Einen Rekord meldet die städtische Wirtschaftsförderung: 18 Firmen aus Hannover und den umliegenden Kommunen beteiligen sich in diesem Jahr an dem Umweltschutzprogramm "Ökoprofit", das im Jahr 2000 im Rahmen der Lokalen Agenda 21 in Hannover gegründet wurde. Unter dem Motto "Umweltschutz mit Gewinn" wollen die Unternehmen nicht nur die Lebensqualität in und um die Betriebe ver-bessern, sondern dabei auch Kosten senken.

In gemeinsamen Workshops lernen die Mitglieder der Gruppe Neues über Umwelttechnik und -recht. Als Dienstleister nehmen die Hannover Rückversicherung, die Deutsche R+S Dienstleistungen, die Hannoversche Volksbank und der Sparkassenverband Niedersachsen teil. Sennheiser aus der Wedemark, die Kählig Antriebstechnik (KAG), die Justizvollzugsanstalt Sehnde und der Anlagenbauer VisCom sind die Unternehmen der produzierenden Wirtschaft. Das Schauspielhaus, der Pavillon und das Musikzentrum Hannover vertreten die Kulturschaffenden. Für den öffentlichen Dienst wirken die Stadt Burgwedel, die Krankenhäuser Gehrden, Großburgwedel und Lehrte sowie das Lister Bad mit. Auch der Landessportbund nutzt das Programm: "Schließlich wollen wir mit den Beiträgen von 2,9 Millionen organisierten SportlerInnen in Niedersachsen sorgsam umgehen", sagt Direktor Reinhard Rawe beim Ökoprofit-Workshop in den Räumen des Sportbundes.
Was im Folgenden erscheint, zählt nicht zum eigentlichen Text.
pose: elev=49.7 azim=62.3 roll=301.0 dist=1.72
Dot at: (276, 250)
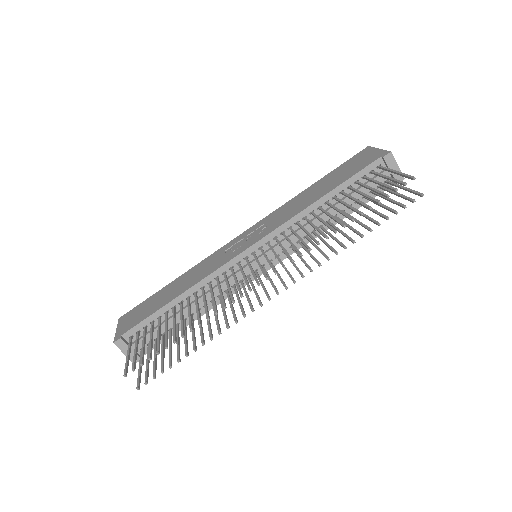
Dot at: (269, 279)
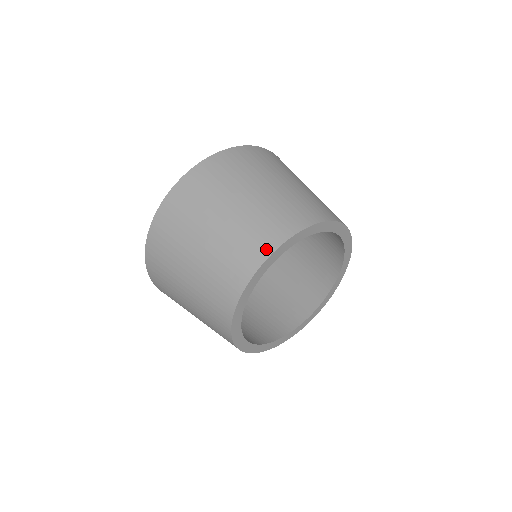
Auch der Ökoprofit-Klub, in dem die TeilnehmerInnen aus den fünf vorangegangenen Runden zusammenarbeiten, ist so stark wie nie zuvor. Seitdem der Möbelhersteller Wilkhahn aus Bad Münder dazu stieß, besteht dieses Netzwerk aus 24 Mitgliedern. Gundlach, TUI, VGH und Madsack sind als Unternehmen der ersten Stunde seit 2000 dabei.

Gemeinsam werden die Umweltthemen wie Energie, Abfall, Gefahrstoffreduzierung und Klimaschutz gearbeitet. Am Ende des Jahres vergeben Stadt und Region wieder gemeinsam die begehrte Auszeichnung "Ökoprofit-Betrieb". Bis dahin muss jeder Betrieb der Ökoprofit-Kommission beweisen, dass er sich auf mehreren Feldern verbessert hat. Projektleiterin Silvia Hesse vom Agenda 21-Büro ist zuversichtlich, dass wieder alle Teilnehmer dieses Ziel erreichen.